## ACTIVITY
Please rewrite the listing below, swapping "lens parameters" for "camera parameters" and keeping everything else the same. Leave the pictures out of your answer.

## GIVEN DATA
Start of Block

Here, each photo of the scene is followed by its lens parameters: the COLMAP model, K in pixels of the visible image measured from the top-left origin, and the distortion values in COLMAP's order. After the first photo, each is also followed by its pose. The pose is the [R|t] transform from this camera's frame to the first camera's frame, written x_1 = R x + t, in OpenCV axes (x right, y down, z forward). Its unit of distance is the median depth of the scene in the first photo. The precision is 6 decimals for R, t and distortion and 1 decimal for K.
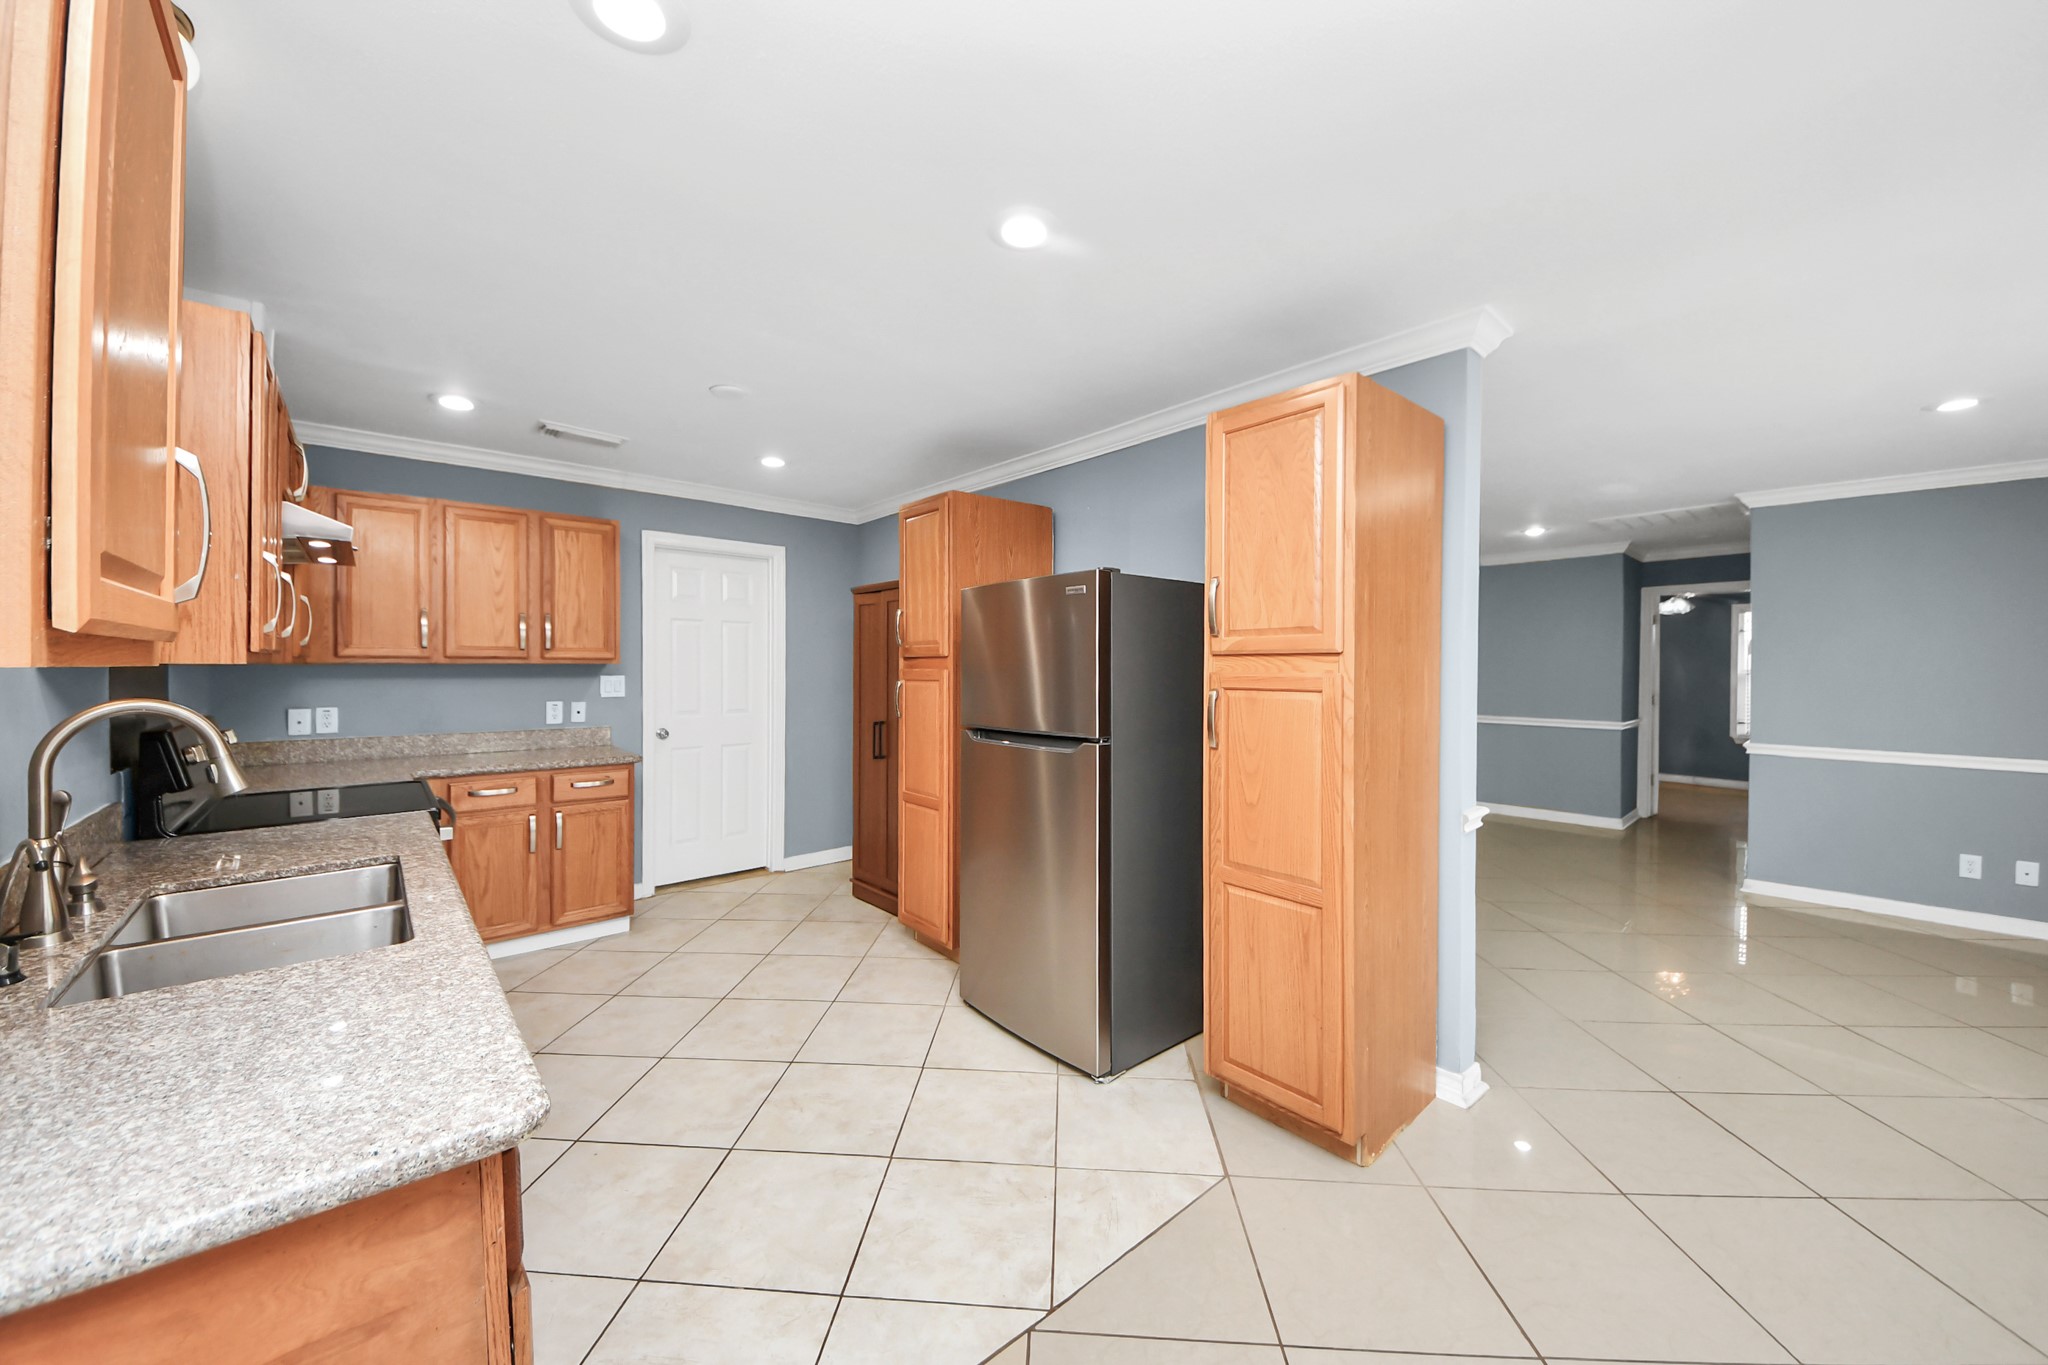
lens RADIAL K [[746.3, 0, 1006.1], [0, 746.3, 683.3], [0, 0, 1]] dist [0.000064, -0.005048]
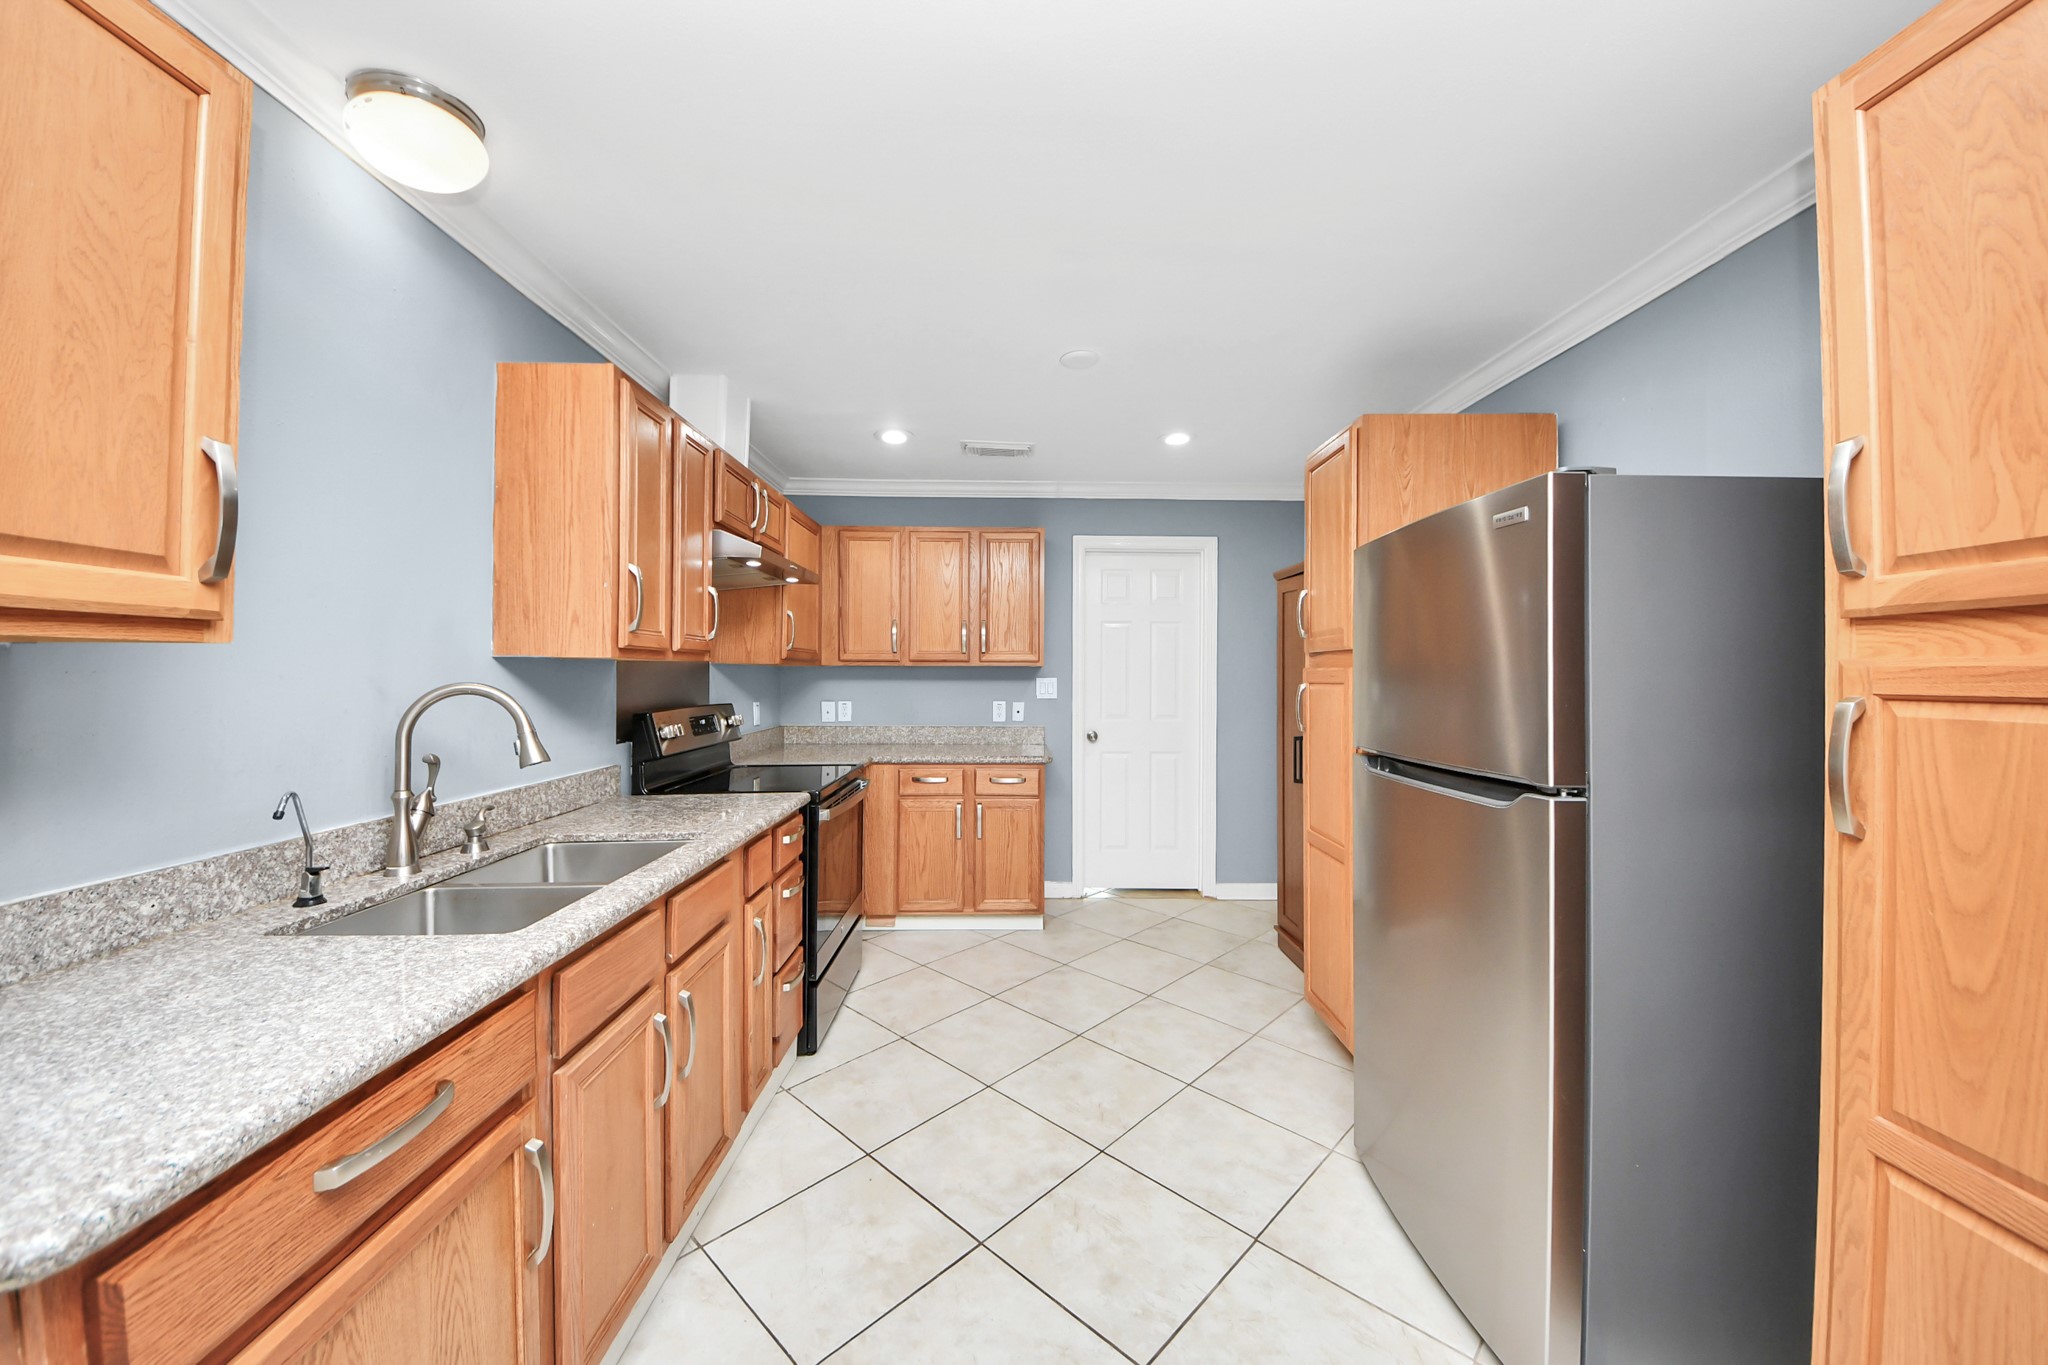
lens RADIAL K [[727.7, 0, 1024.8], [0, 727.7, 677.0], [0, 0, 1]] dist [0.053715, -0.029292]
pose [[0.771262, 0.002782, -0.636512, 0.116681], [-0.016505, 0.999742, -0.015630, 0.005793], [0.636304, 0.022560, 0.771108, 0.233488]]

End of Block

## EXERCISE SOLUTION
Here, each photo of the scene is followed by its camera parameters: the COLMAP model, K in pixels of the visible image measured from the top-left origin, and the distortion values in COLMAP's order. After the first photo, each is also followed by its pose. The pose is the [R|t] transform from this camera's frame to the first camera's frame, written x_1 = R x + t, in OpenCV axes (x right, y down, z forward). Its unit of distance is the median depth of the scene in the first photo. The precision is 6 decimals for R, t and distortion and 1 decimal for K.
lens RADIAL K [[746.3, 0, 1006.1], [0, 746.3, 683.3], [0, 0, 1]] dist [0.000064, -0.005048]
lens RADIAL K [[727.7, 0, 1024.8], [0, 727.7, 677.0], [0, 0, 1]] dist [0.053715, -0.029292]
pose [[0.771262, 0.002782, -0.636512, 0.116681], [-0.016505, 0.999742, -0.015630, 0.005793], [0.636304, 0.022560, 0.771108, 0.233488]]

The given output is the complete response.